__Work instruction__
Please pull out, word for word, the stretch of the records below that opens with the line containing "Column header reads needle" and closes with the line containing "Field value: 242.5 °", including both of those lines.

__Data for this task__
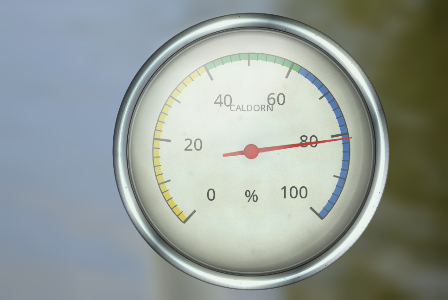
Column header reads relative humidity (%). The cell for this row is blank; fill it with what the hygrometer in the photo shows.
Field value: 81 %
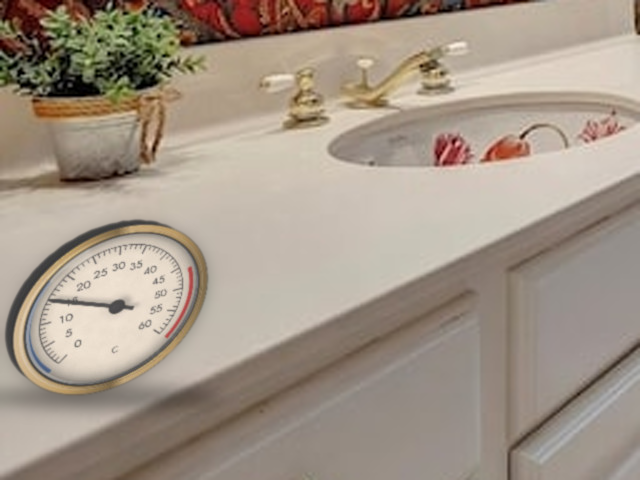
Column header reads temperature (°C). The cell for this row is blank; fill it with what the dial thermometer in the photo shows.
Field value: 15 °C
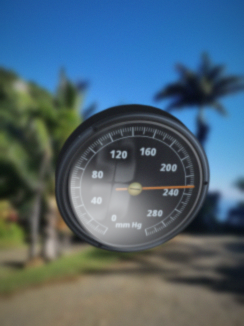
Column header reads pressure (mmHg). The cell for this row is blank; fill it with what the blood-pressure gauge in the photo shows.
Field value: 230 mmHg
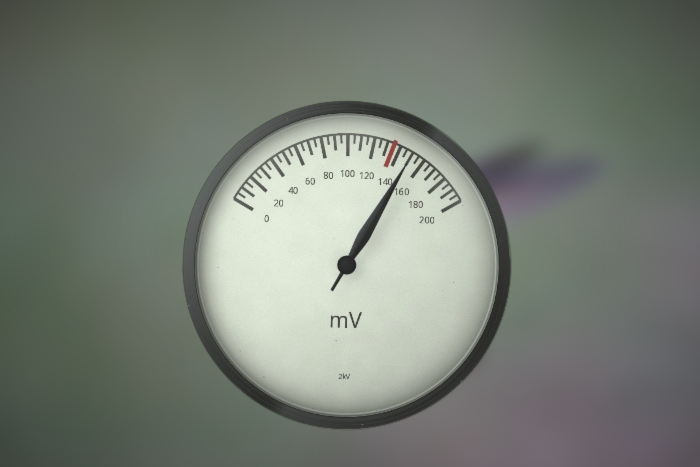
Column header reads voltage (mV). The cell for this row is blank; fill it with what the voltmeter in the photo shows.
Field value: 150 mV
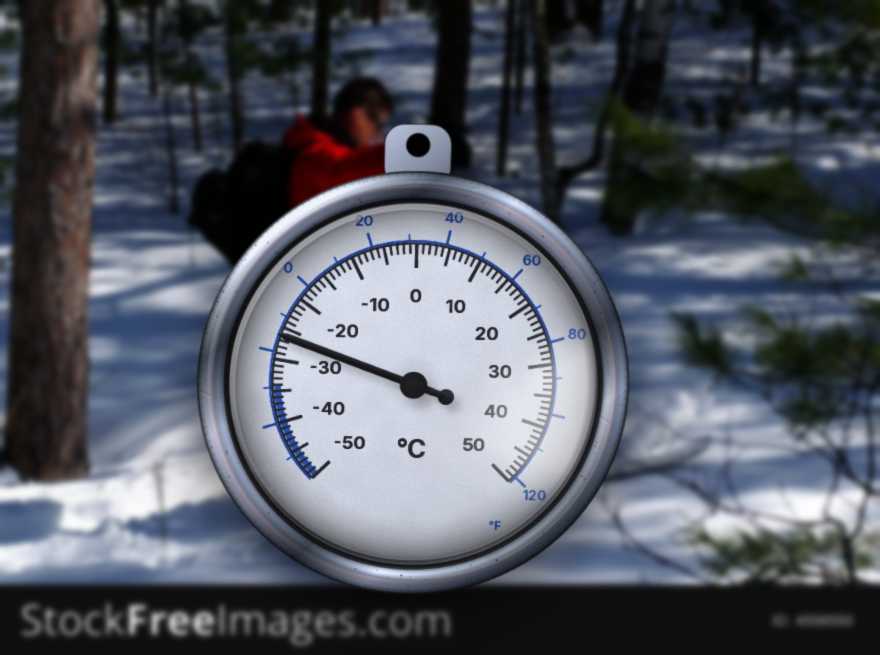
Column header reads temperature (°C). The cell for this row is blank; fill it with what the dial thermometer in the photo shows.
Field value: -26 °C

---

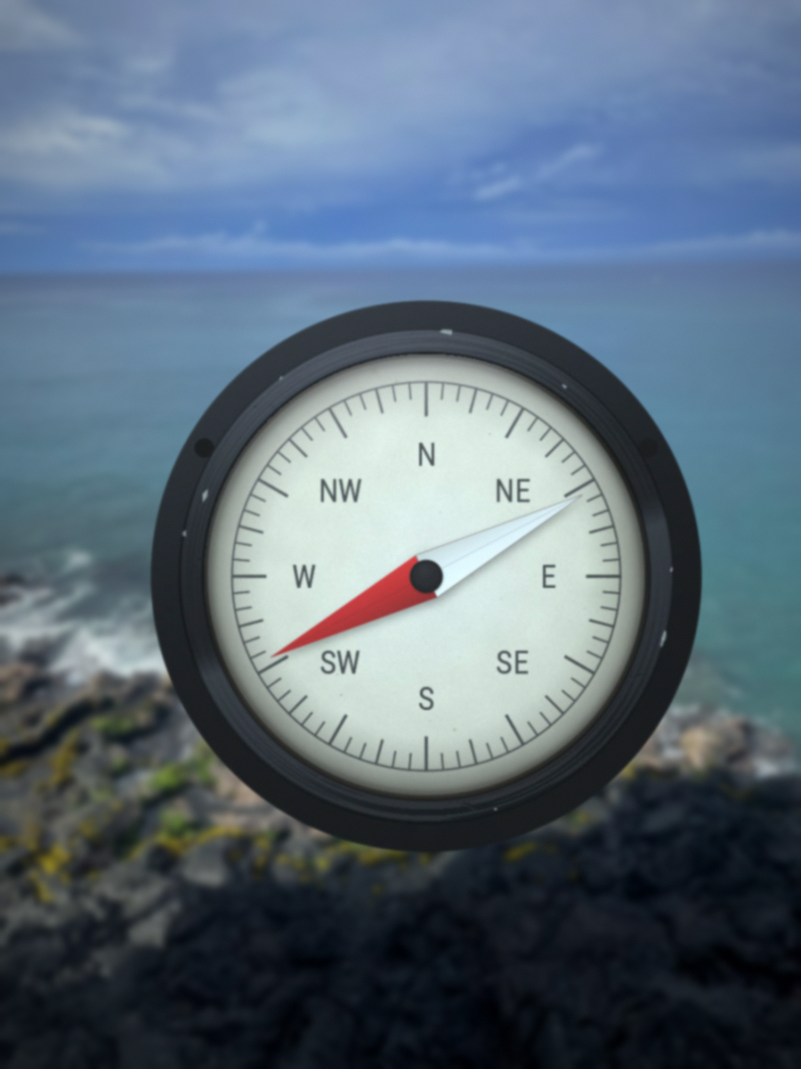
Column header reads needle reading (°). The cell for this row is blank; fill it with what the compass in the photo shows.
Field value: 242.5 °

__Output for this exercise__
Column header reads needle reading (°). The cell for this row is blank; fill it with what the compass in the photo shows.
Field value: 242.5 °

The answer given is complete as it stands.